Photo 168 ∵ Mika Mwape Chungwa

His medium name was Mwela (Wind, Spirit) because he was possessed by so many spirits of the Ciwila, Kaluwe, and Mwami types: ing’omba, chiefs, hunters, headmen, whites, imfunguni, and major spirits like Mulenga and Chipimpi.
He regularly worked in town as a shing’anga and not without success. Consequently, people from town also visited him in Chibale, for instance for barrenness (male or female), epilepsy, madness, leprosy, and elephantiasis. He treated people suffering from Mwami possession illness in Luapula and Northern Province, accompanied by a Lamba master drummer, presumably as the first to do so. He was also ill there and stayed in a hospital for a long period.
His position as a shing’anga among other shing’anga was comparable to that of an ing’omba among spirit-possessed individuals: a bit apart from it all and highly self-dependent. His peak as a shing’anga in Chibale was between 1965 and 1980. After that, he remained active in town up to 198,7 but in Chibale slowed down, which gave him the time to be truly involved in the research. Mika Mwape Chungwa wrote down his cases in a large book, including his dreams and the diagnoses made during Kubuka.

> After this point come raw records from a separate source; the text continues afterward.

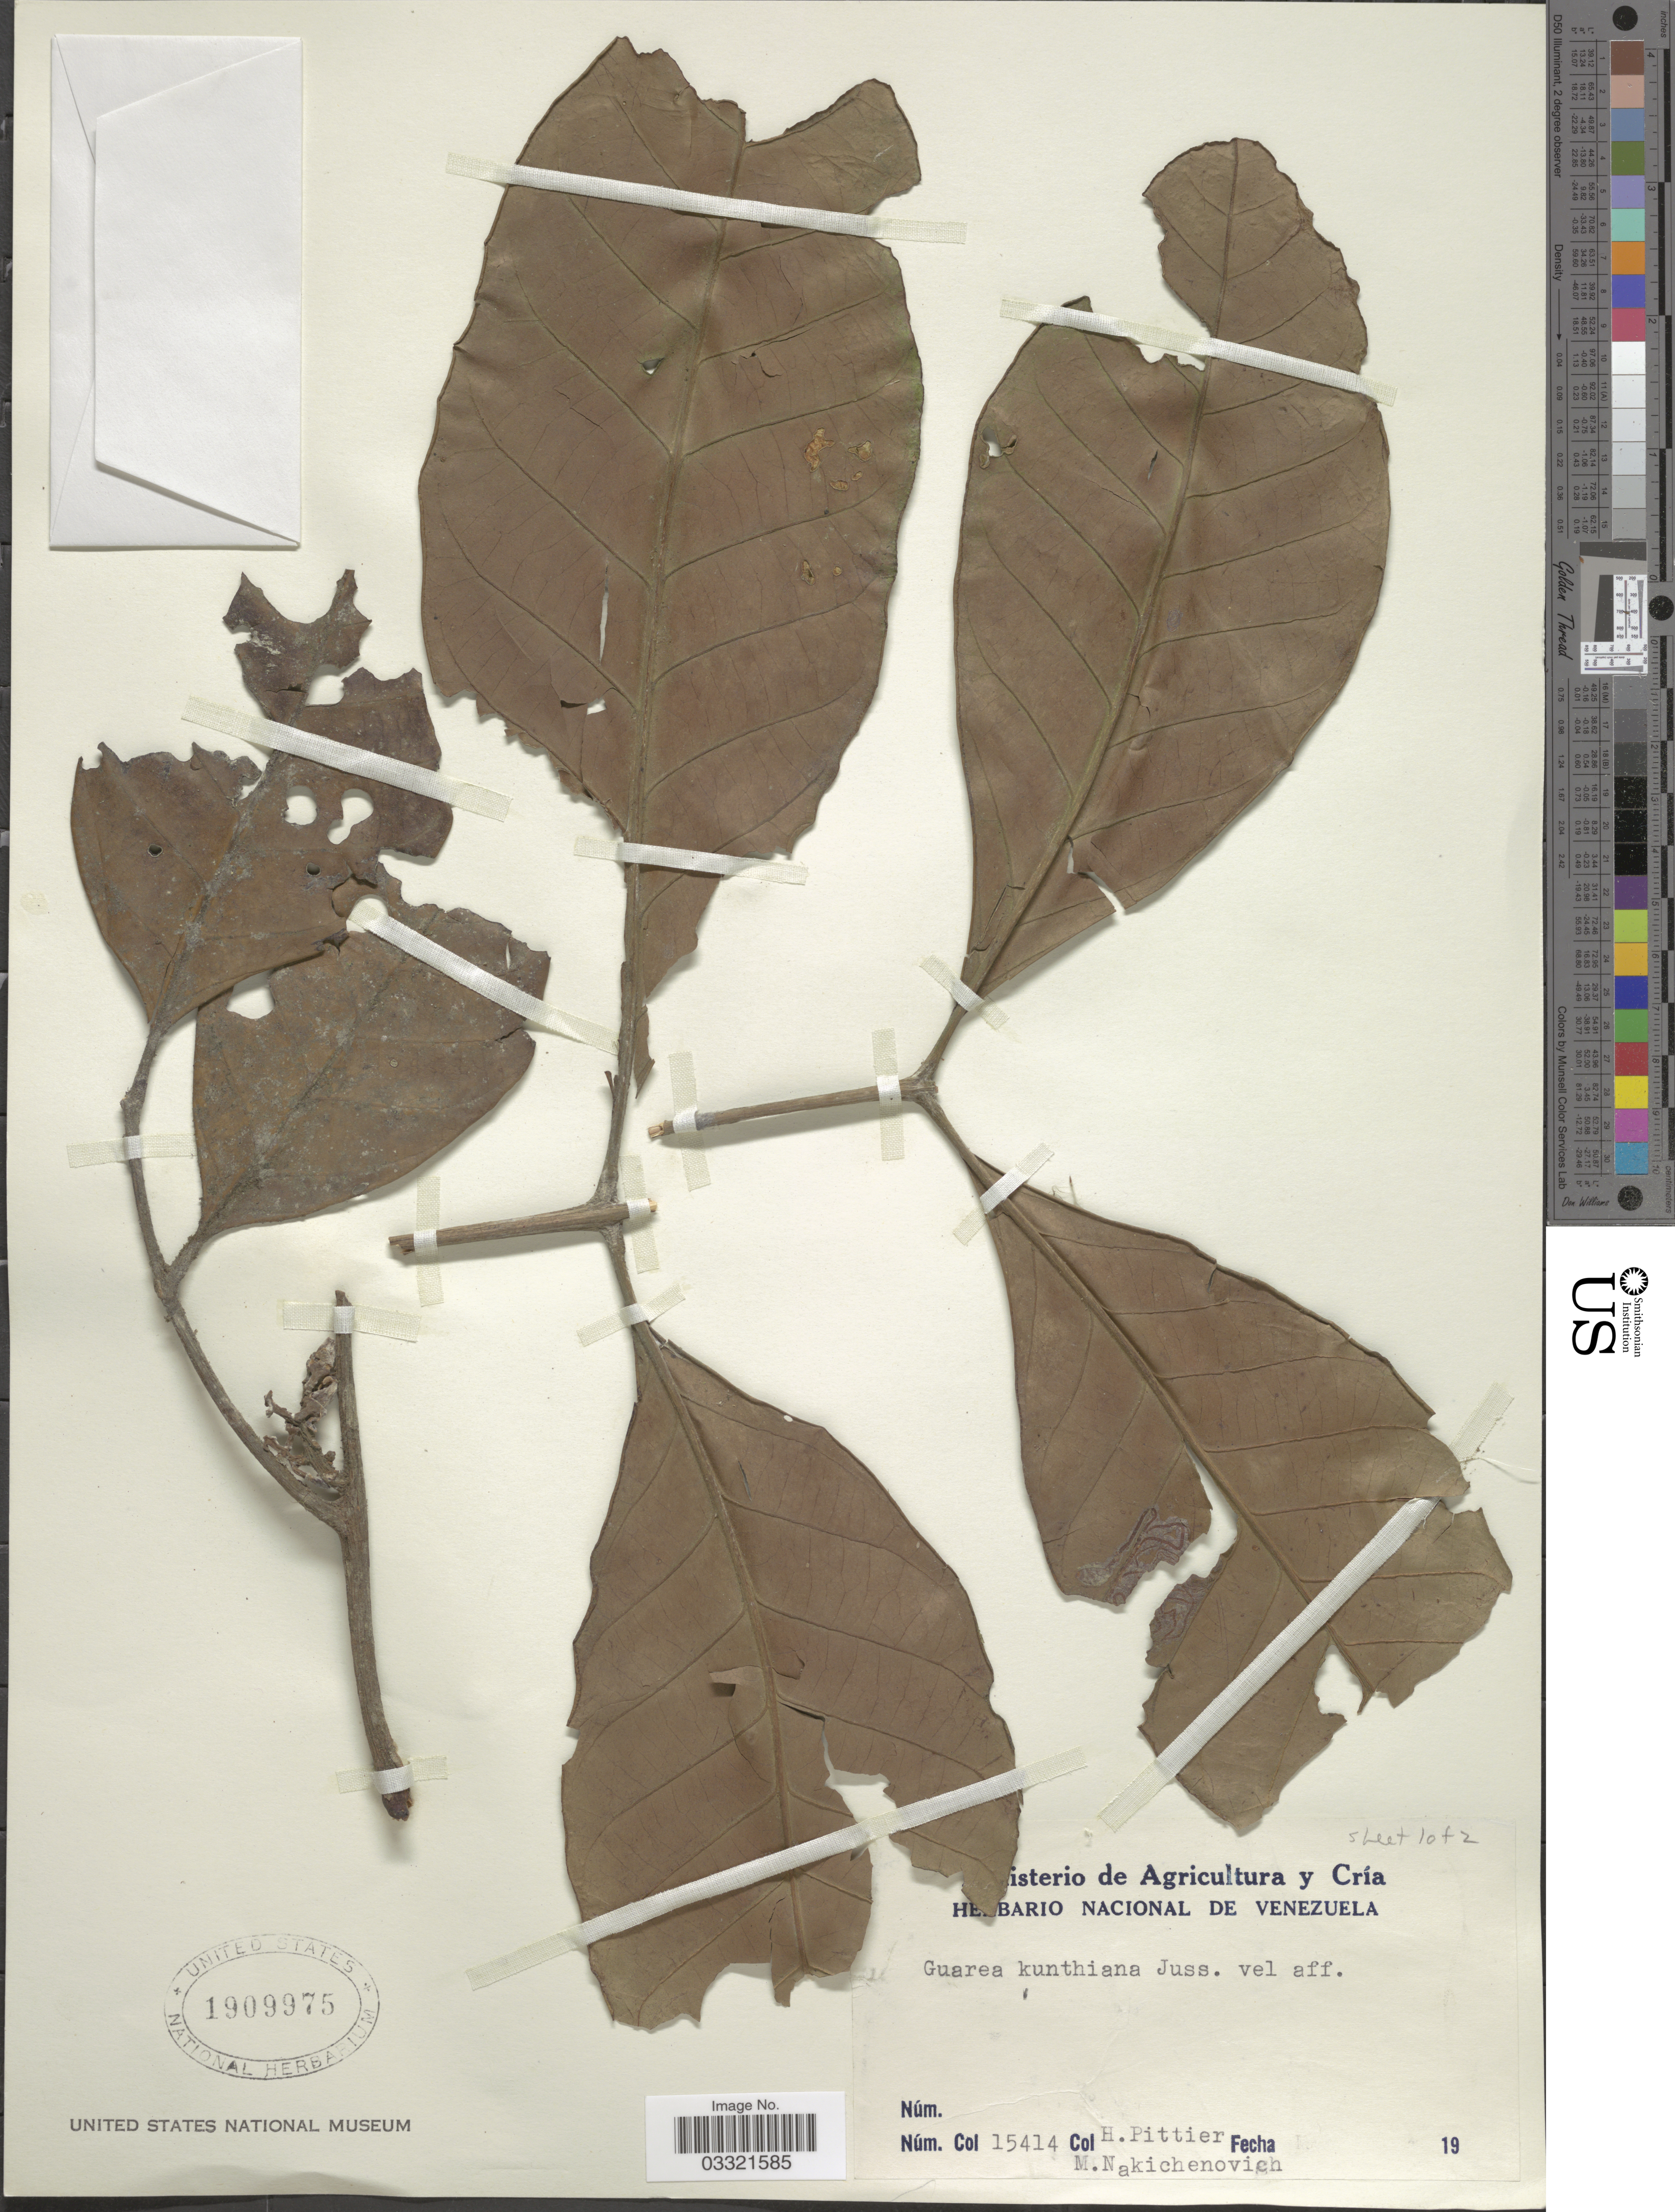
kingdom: Plantae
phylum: Tracheophyta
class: Magnoliopsida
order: Sapindales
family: Meliaceae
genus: Guarea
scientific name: Guarea kunthiana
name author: A. Juss.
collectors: H. F. Pittier & M. Nakichenovich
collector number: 15414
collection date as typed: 19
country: Venezuela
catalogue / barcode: US 1909975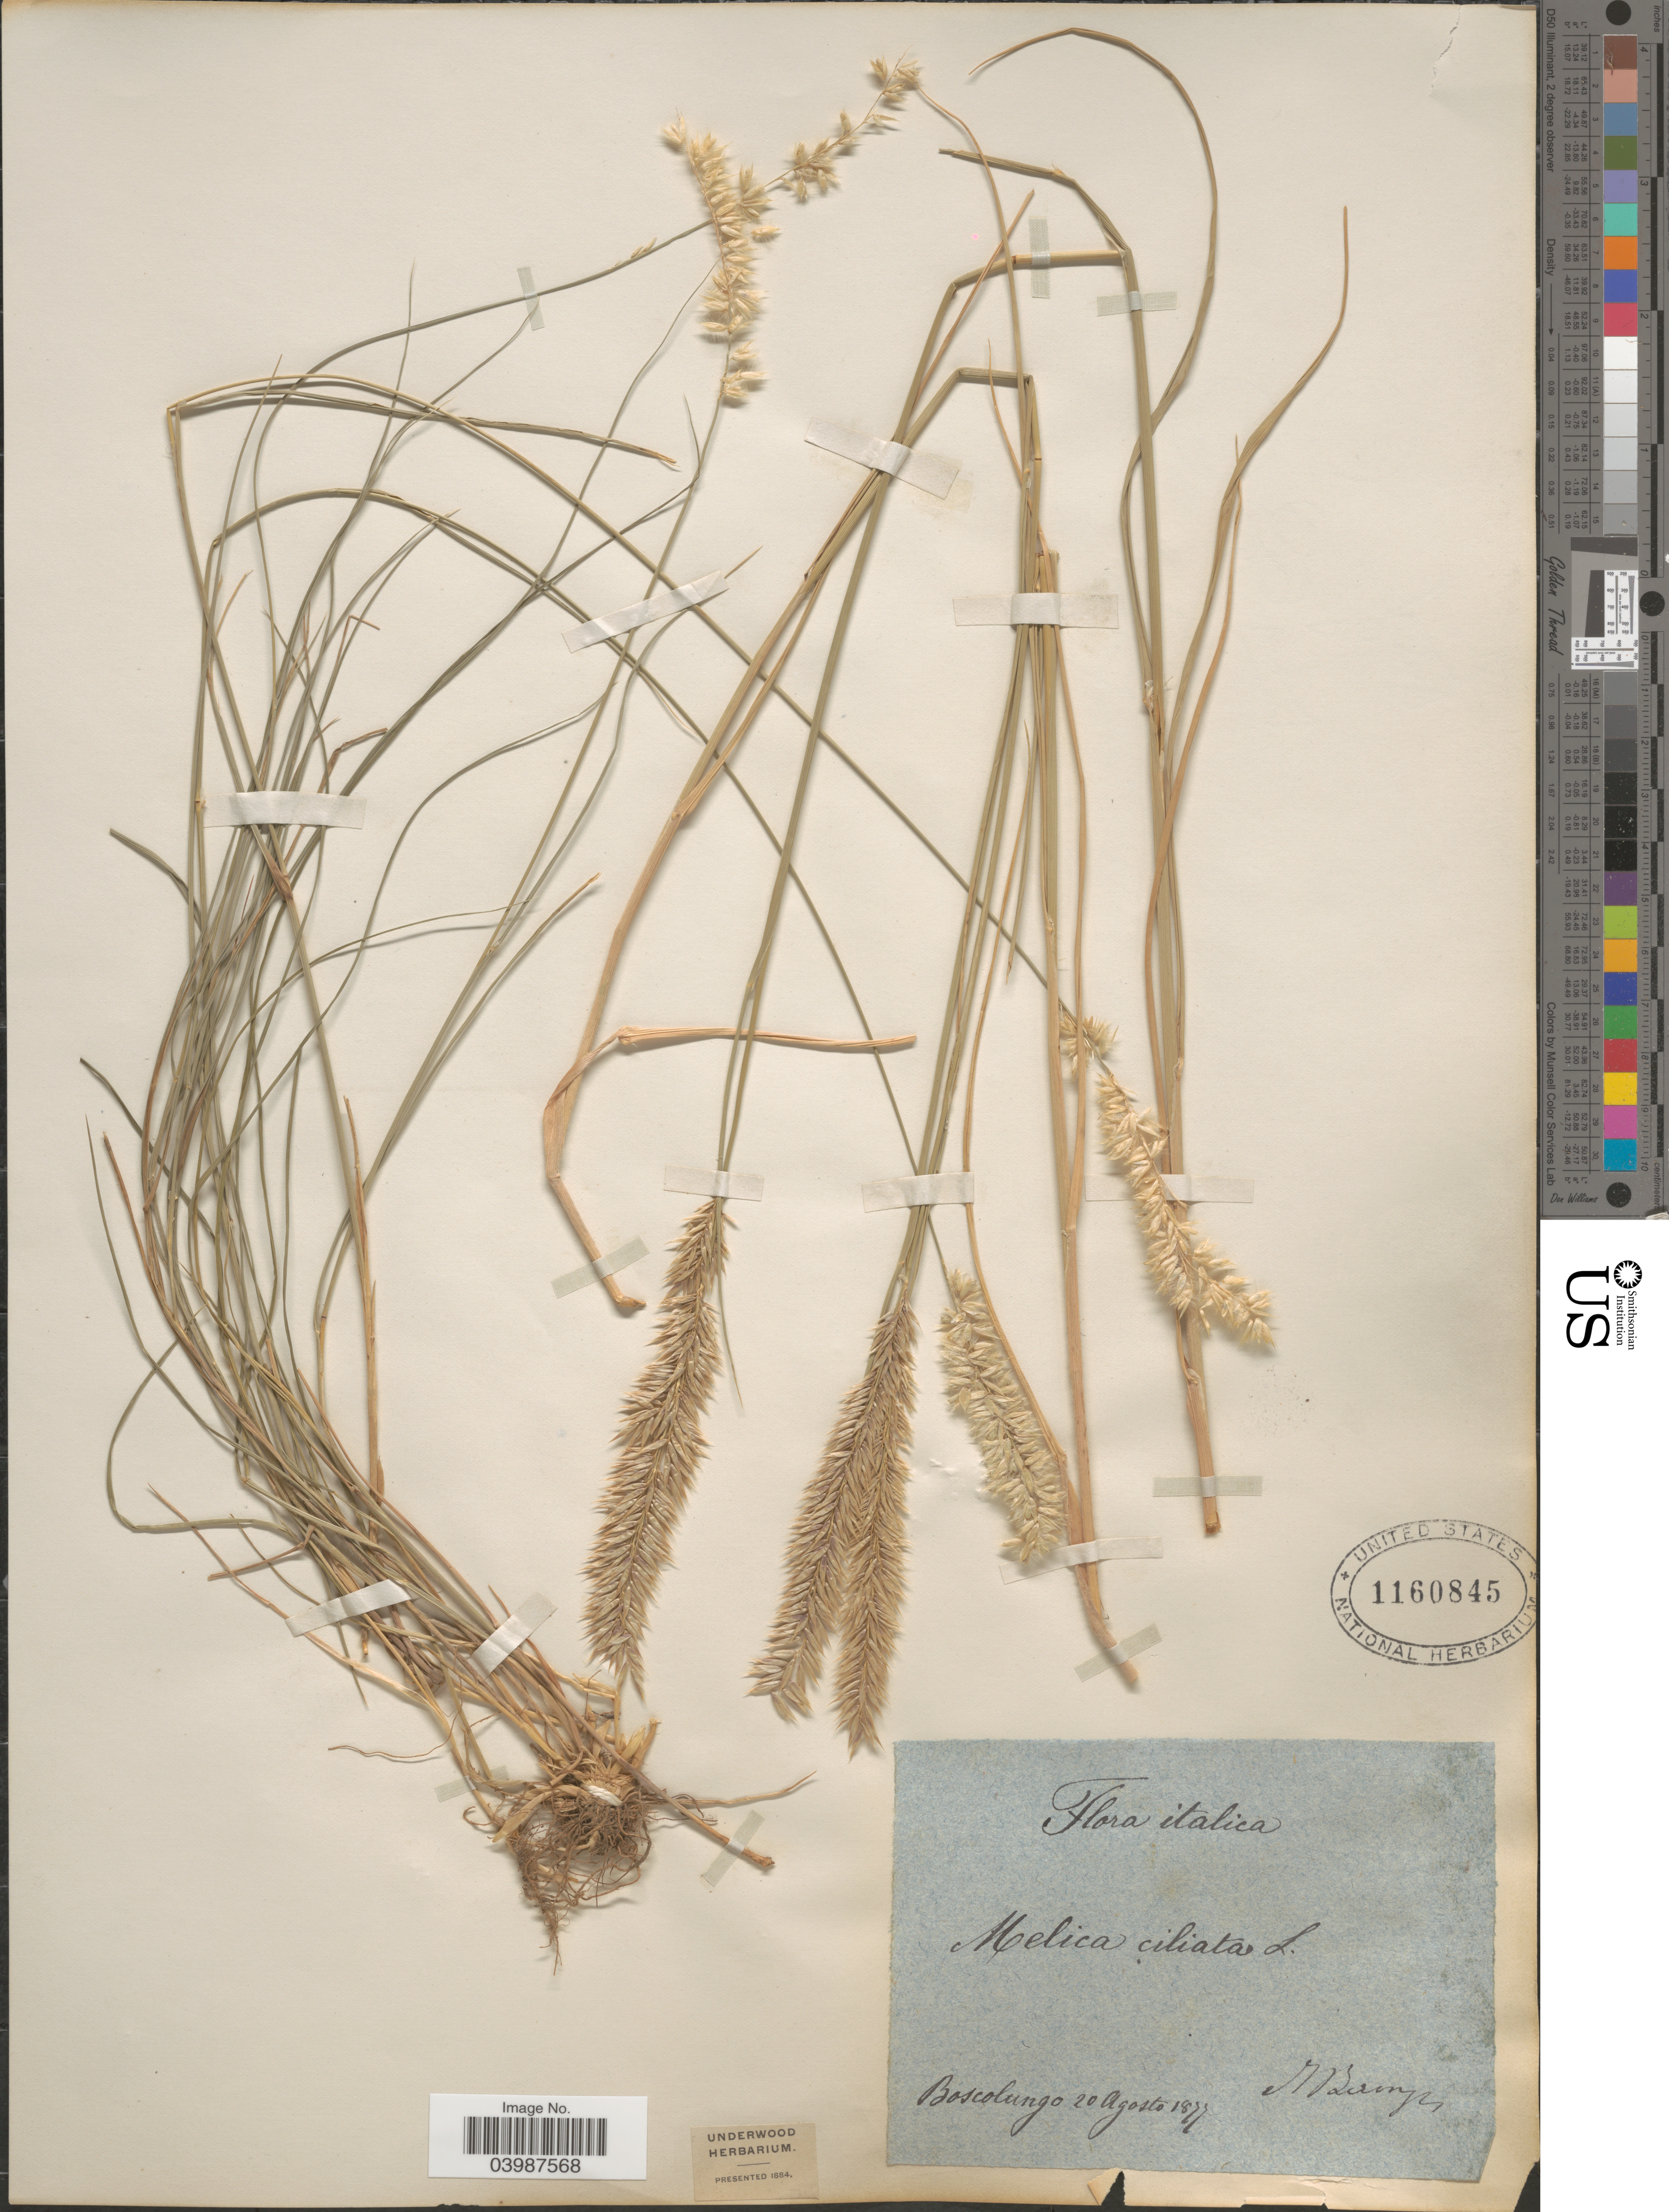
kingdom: Plantae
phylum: Tracheophyta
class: Liliopsida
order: Poales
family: Poaceae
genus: Melica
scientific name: Melica ciliata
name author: L.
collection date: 1877-08-20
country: Italy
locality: Boscolungo.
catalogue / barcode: US 1160845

Photo 169 ∵ Mika Mwape Chungwa

In 1986, his spirits announced to him that they would stop performing Kubuka. In October 1987, he and his wife divorced. He had been married with her since 1957 and they had nine children. She had also been his helper in singing (kampenga). He could not live with the divorce. Two days later, his spirits left him, telling him to return to the Jehovah’s Witnesses [after 22 years]. He went to their church, took off his shirt, said, “I have returned”, and sat there. They received him with open arms. Two days later, he died.